Dr. Gedroic relies on the willingness of her patients to take responsibility for the “terrain” we call our bodies. We all live with bacteria in us, so the real question is, why are the people who are sick sick, and why are people who are not sick, not sick? Bacteria can go from friend to foe. “The person that takes their health for granted cannot get away with Lyme because it is too opportunistic, it will take advantage,” she says. “You have to learn how to get the body back in charge again”
While they may not treat patients battling disease from that tiny tick the same way, doctors on both sides of the so-called Lyme wars are working hard to care for their patients. Patients have to decide whom they trust most for their own diagnosis and treatment. While they have their differences within the ILADS community, doctors Cameron, Gaito, and Gedroic agree on a lot. They treat each patient as a whole person, on a case-by-case basis, and encourage them to take charge of themselves and their illness, encouraging them to gather as much responsible medical information as possible. They urge patients to develop strong support systems, and consider counseling, as being sick can be emotionally isolating and difficult. Dr. Cameron tells his patients to try to work if they can, because isolation may only make them feel worse. And no matter how sick you are, they agree, have hope. You can get better.

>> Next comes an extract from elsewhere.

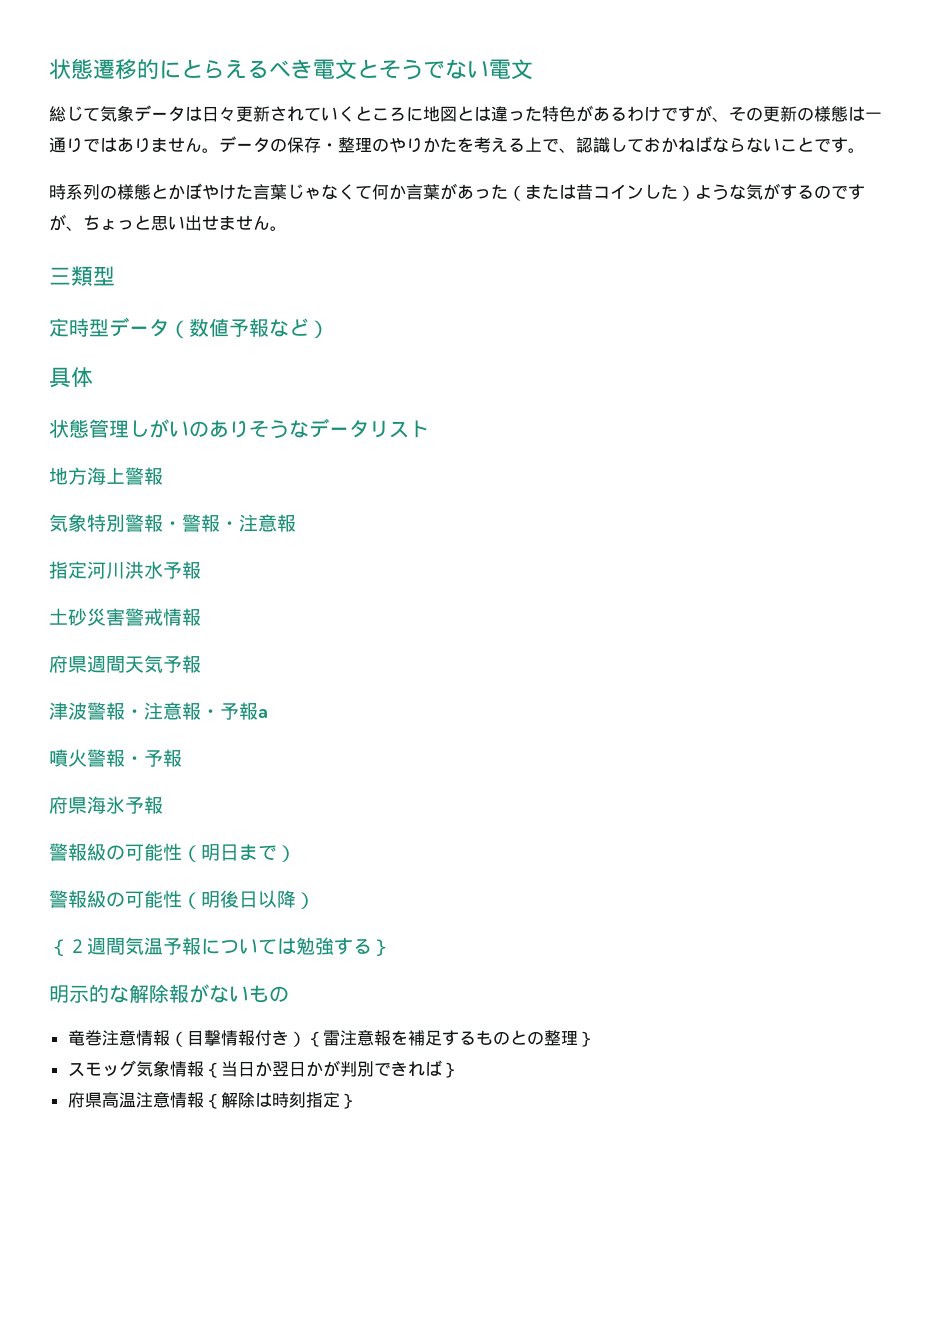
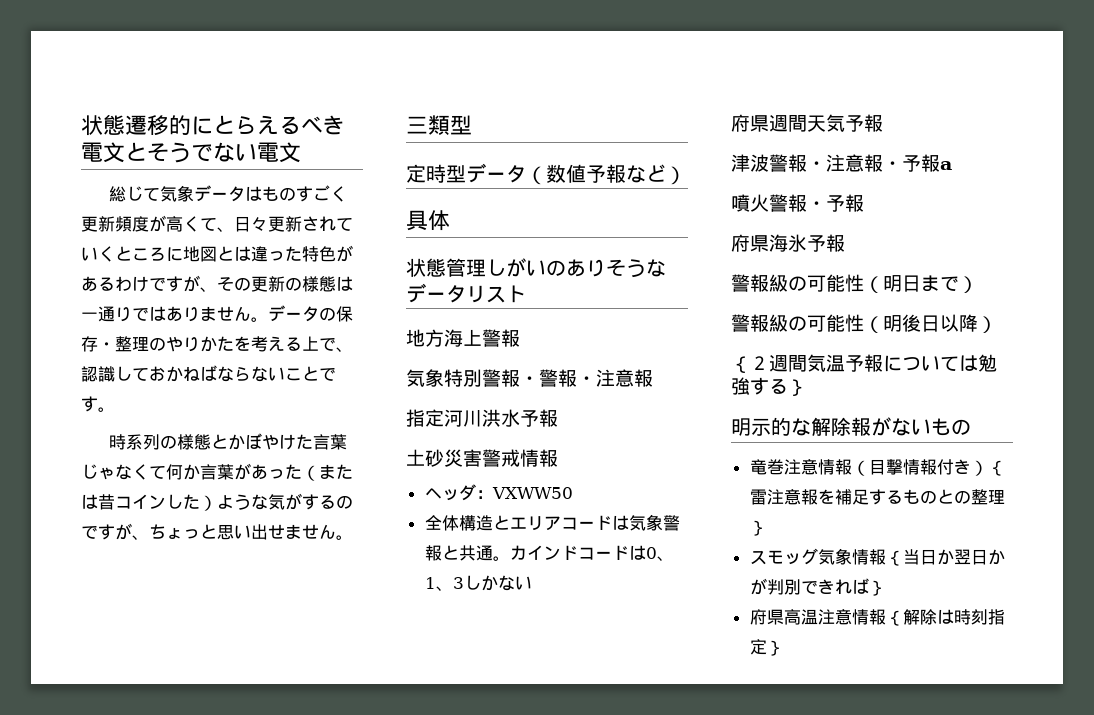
(202, 113) none -> [262,185,348,202] [81,215,234,232] ものすごく更新頻度が高くて、
(201, 617) none -> [424,484,573,501] [424,514,680,531] [424,545,674,561] [424,575,532,591] // ヘッダ：VXWW50 // 全体構造とエリアコードは気象警報と共通。カインドコードは0、1、3しかない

As for my son, he is still working towards that. And as is often the case, he has come to know his disease so well he can recognize it in others. He recently successfully diagnosed my husband, even though their symptoms are very different.
So yes, this is a personal story. My biggest hope, besides my son and husband’s getting well, is that Dr. Gedroic is right: that this little tick and all its power will encourage some fundamental changes in how both doctors and patients navigate this country’s medical terrain.